Bringing home the bacon is a common expression, but if people looked into where their bacon is coming from and what it is doing to the environment they may think twice about bringing it home.
Tracey Worcester wrote and directed the film Pig Business in a four-year exploration to find out where and how pork is produced, what impacts the industry is having on the environment and rural communities, and whether animal welfare is being addressed. The first U.S. screening of the documentary was held on Wednesday evening in the U.S. Capitol Visitor Center in an event cosponsored by the Center for Food Safety and Rep. Dennis Kucinich, D-Ohio. Also participating in a panel discussion after the screening was Robert F. Kennedy Jr., president of the Waterkeeper Alliance and a high-profile environmental lawyer.
In the film, Worcester examines the pork industry through interviews with farmers, residents near hog farms, meatpackers, and politicians.
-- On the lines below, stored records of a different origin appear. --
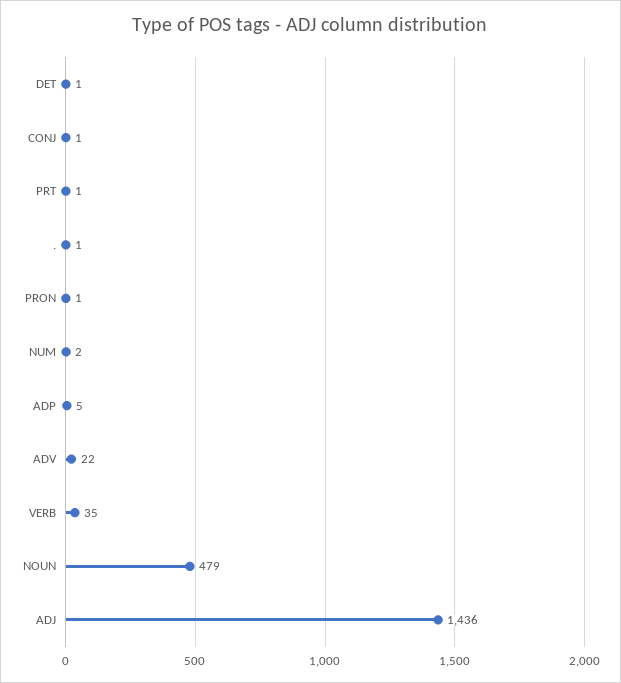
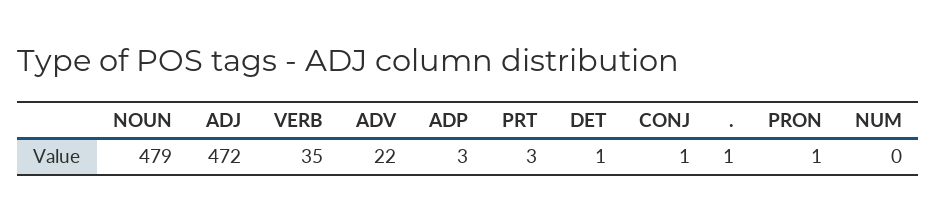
  {
    "DET": 1,
    "CONJ": 1,
-   "PRT": 1,
+   "PRT": 3,
    ".": 1,
    "PRON": 1,
-   "NUM": 2,
+   "NUM": 0,
-   "ADP": 5,
+   "ADP": 3,
    "ADV": 22,
    "VERB": 35,
    "NOUN": 479,
-   "ADJ": 1436
+   "ADJ": 472
  }

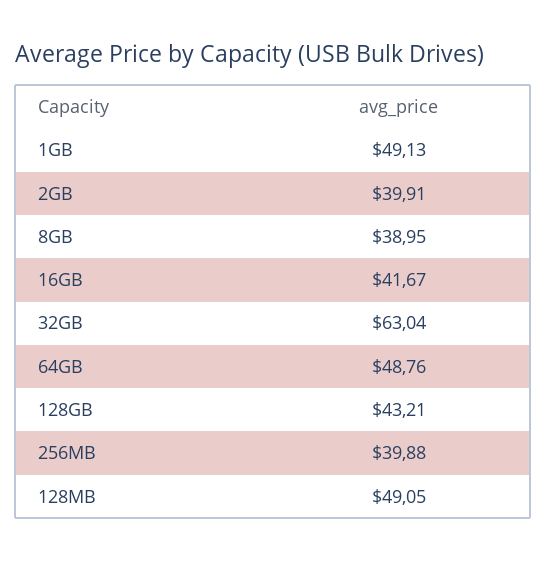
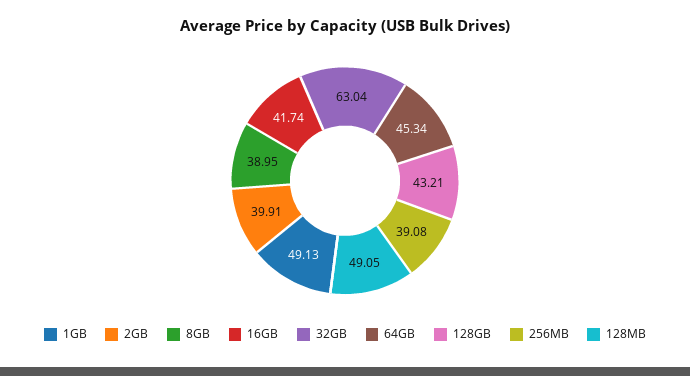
  {
    "1GB": 49.13,
    "2GB": 39.91,
    "8GB": 38.95,
-   "16GB": 41.67,
+   "16GB": 41.74,
    "32GB": 63.04,
-   "64GB": 48.76,
+   "64GB": 45.34,
    "128GB": 43.21,
-   "256MB": 39.88,
+   "256MB": 39.08,
    "128MB": 49.05
  }

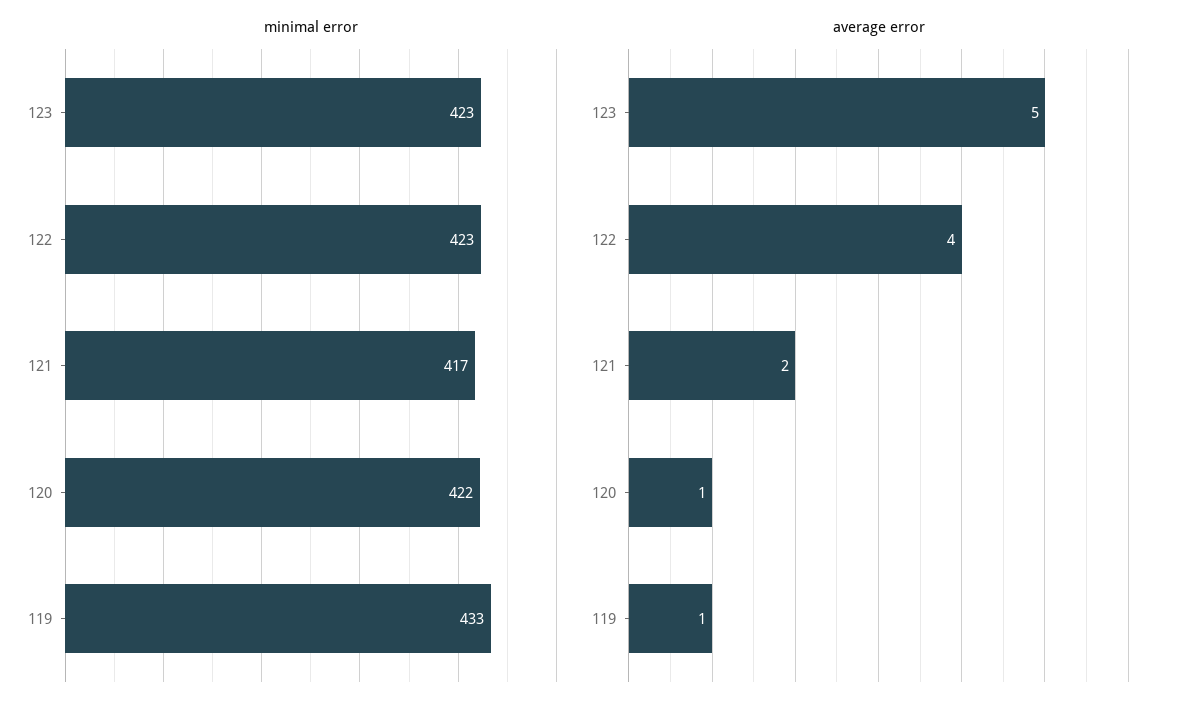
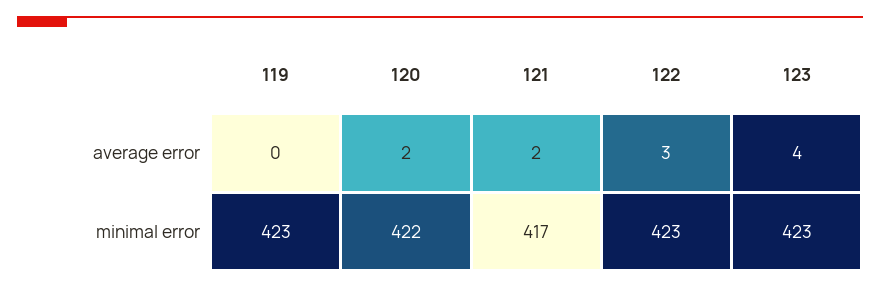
  {
    "minimal error": {
      "123": 423,
      "122": 423,
      "121": 417,
      "120": 422,
-     "119": 433
+     "119": 423
    },
    "average error": {
-     "123": 5,
+     "123": 4,
-     "122": 4,
+     "122": 3,
      "121": 2,
-     "120": 1,
+     "120": 2,
-     "119": 1
+     "119": 0
    }
  }

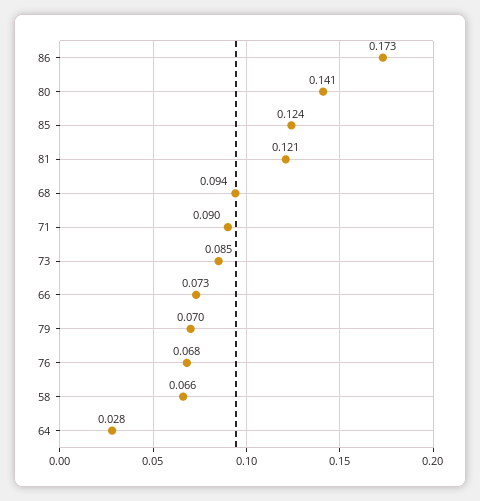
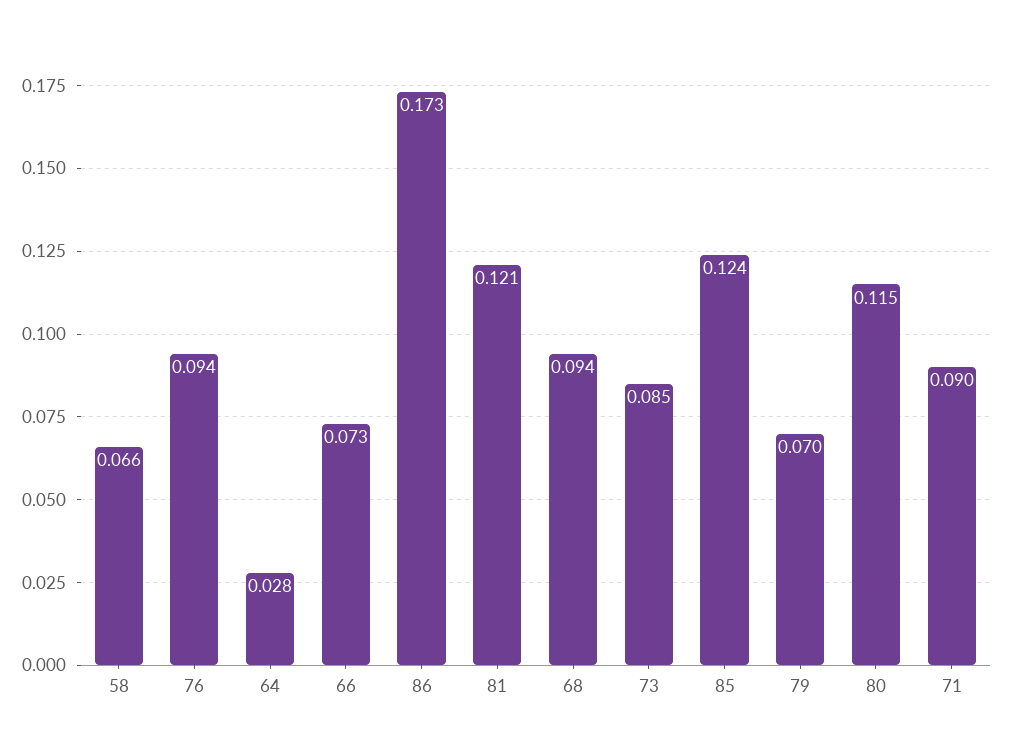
  {
    "86": 0.173,
-   "80": 0.141,
+   "80": 0.115,
    "85": 0.124,
    "81": 0.121,
    "68": 0.094,
    "71": 0.09,
    "73": 0.085,
    "66": 0.073,
    "79": 0.07,
-   "76": 0.068,
+   "76": 0.094,
    "58": 0.066,
    "64": 0.028
  }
The focus is on sprawling factory farms known as Concentrated Animal Feeding Operations, or CAFOs, that are largely controlled by major meat producers like Smithfield Foods, which processes about 27 million pigs a year with annual sales of about $12 billion and operations in 15 countries.
“These farming factories break the law, they spread the manure on the ground and then it goes into the waterways and it kills the fish, sickens the people, the property values plummet, and it turns neighbors against neighbors in the rural areas,” Kennedy said. “Part of the business plan in this industry is to empty the rural parts of America and liquidate it for cash.”
According to University of Iowa researchers, a hog produces 10 times as much waste material as a human being. One of Smithfield’s facilities in Utah has 850,000 hogs, which means that one facility produces more sewage every day than all the residents of New York City combined.
“Pigs are not seen as animals, but as raw materials,” Worcester said. “It seems economic development is not determined by the needs of people but by the need for companies to grow and compete in the global market.”
This is a template for many of the environmental issues that are in this country, said Kennedy. Choosing between economic prosperity on one hand and environmental protection on the other hand is a false choice, he argued, and in 100 percent of the situations, good environmental policy is identical to economic policy.
Kennedy, Worcester, and Kucinich contend it is possible to change the food-production system by avoiding meats with no welfare label and by favoring local producers over mass processors.